Parmi ses 14 victimes figurent ses trois enfants.


Le tribunal correctionnel du Brabant wallon a examiné jeudi un dossier à charge d'un quadragénaire de Chaumont-Gistoux, poursuivi pour 22 préventions à l'égard de 14 victimes. Il s'agit pour l'essentiel de faits de moeurs, et les trois enfants du prévenu figurent parmi les victimes. L'homme, qui devait s'expliquer sur des faits de viols sur mineur d'âge, d'attentats à la pudeur, d'incitation à la débauche ou encore de voyeurisme est globalement en aveu. Une peine de dix ans de prison suivis de dix ans de mise à disposition du tribunal d'application des peines a été requise contre lui. Ses filles ont révélé en 2018 les faits dont elles avaient été victimes après la séparation du prévenu et de sa compagne, à partir de 2015. Il est apparu par la suite que le fils du prévenu avait également été manipulé par celui-ci pour obtenir des fellations, des masturbations et d'autres actes à caractère sexuel dont certains ont été filmés. Une caméra avait aussi été installée dans la chambre du fils en question, pour capturer des moments de sa vie intime avec ses amis.

Le prévenu incitait son fils à entretenir des relations sexuelles et avait également créé deux faux profils Facebook d'adolescentes aguicheuses, pour inciter ses enfants ainsi que les amis de son fils à se confier, à échanger des photos déshabillées et à entretenir des relations sexuelles avec des tiers... dont le prévenu. L'homme a également emmené plusieurs amis de son fils voir des prostituées à Bruxelles ou à Charleroi. Il assistait à leurs ébats, y prenait part et payait.
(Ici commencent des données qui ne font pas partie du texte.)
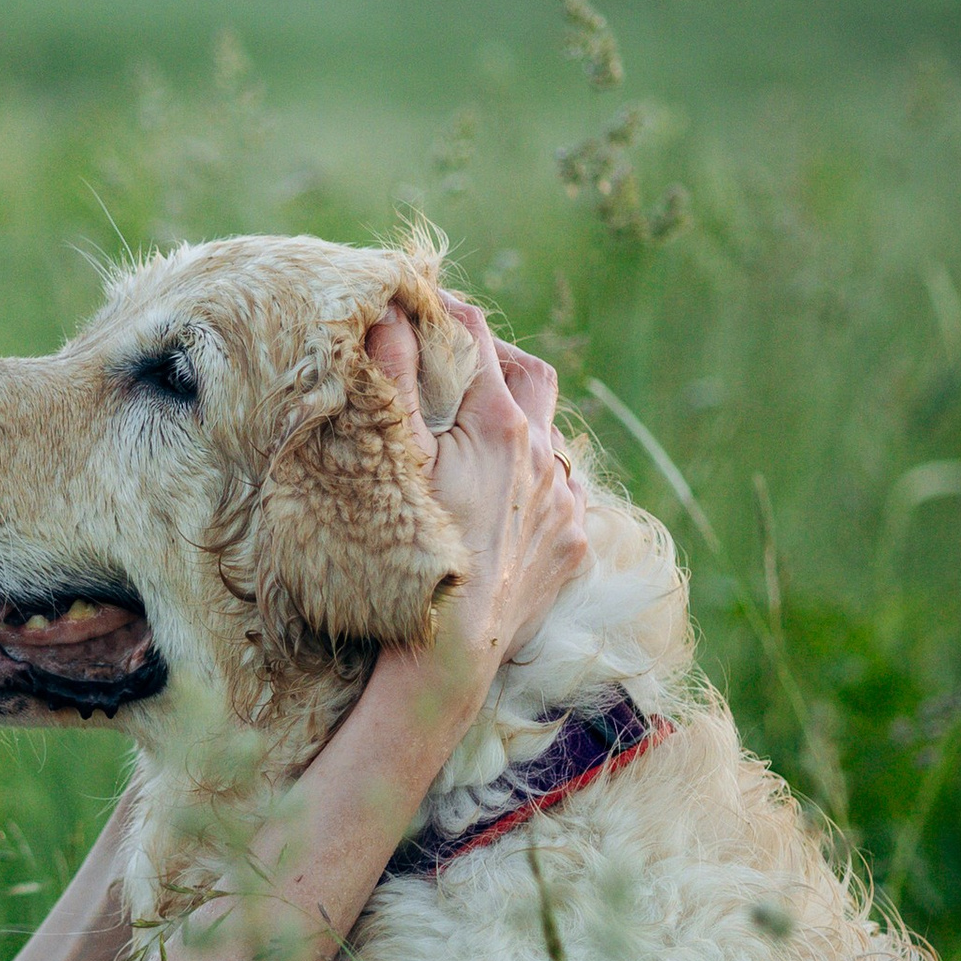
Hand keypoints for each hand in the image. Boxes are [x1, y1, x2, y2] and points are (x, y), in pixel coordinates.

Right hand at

Des perquisitions menées à son domicile ont permis de retrouver plusieurs milliers de fichiers pédo-pornographiques dont certains mettaient en scène le prévenu et son fils. L'homme est en aveu pour la plupart des préventions, affirme regretter les faits et vouloir se soigner au plus vite.

Le ministère public, lui, met en avant le caractère manipulateur de l'intéressé et parle d'un prédateur sexuel opportuniste, sans empathie et ne se remettant pas en question. Une peine de dix ans de prison ferme suivie de dix ans de mise à disposition du tribunal d'application des peines a été requise. Le jugement sera rendu le 27 juin.